Warung tersebut kini menjadi alternatif tempat sarapan dan istirahat bagi anggota Satgas, para pekerja, personel Polri, anggota Linmas, serta warga desa.
Menu yang tersedia cukup lengkap, antara lain soto, nasi rawon, nasi rames, serta minuman seperti kopi, teh hangat, es teh, dan es jeruk.
Kepala Desa Parangjoro Hardiman S.H. menilai TMMD menggerakkan roda ekonomi. “TMMD ini menggerakkan roda ekonomi.
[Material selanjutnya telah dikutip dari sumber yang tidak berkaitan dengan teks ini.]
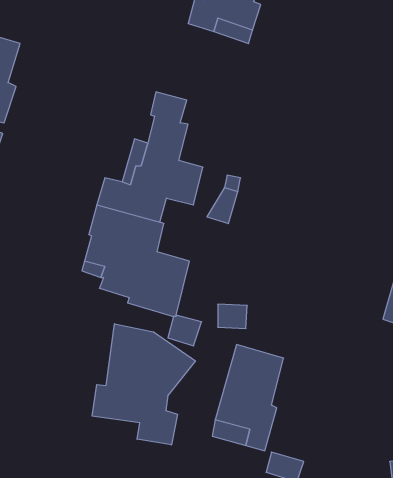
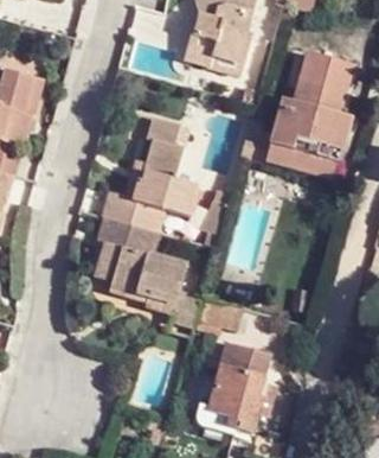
building: none -> [263,52,351,182]
building: [92,324,195,445] -> none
Warung Bu Marni jadi rame, tukang bangunan dapat kerja, material banyak dibeli di toko Desa,” kata Hardiman.
Bu Marni, 57 tahun, merasakan peningkatan langsung dengan kenaikan omzet hingga 50 persen dibanding kondisi sebelum TMMD. Pada Minggu (9/8/2026), aktivitas jual beli masih berlangsung di sela pekerjaan yang dikerjakan di kawasan desa.
Letkol Inf Reza Sahputra S.E., Komandan Satgas TMMD Reguler ke-129 Kodim 0726/Sukoharjo, menyampaikan bahwa anggota Satgas diarahkan memanfaatkan usaha warga untuk memenuhi kebutuhan selama kegiatan, sehingga hasil pembangunan juga memberi ruang bagi pelaku usaha lokal.
Bu Marni memanfaatkan kesempatan itu dengan melayani pelanggan sekaligus menyediakan konsumsi bagi para pekerja, dan ia mengaku senang bisa ikut berpartisipasi dalam kegiatan di desanya.
Jika kebiasaan membeli dari usaha warga dipertahankan, dampak ekonomi tidak akan hilang saat pekerjaan selesai. Bagi pedagang kecil seperti Bu Marni, bertambahnya pelanggan selama TMMD merupakan pengalaman penting untuk menjaga kelangsungan usaha setelah aktivitas pembangunan meninggalkan Desa Parangjoro.(Red/Wr).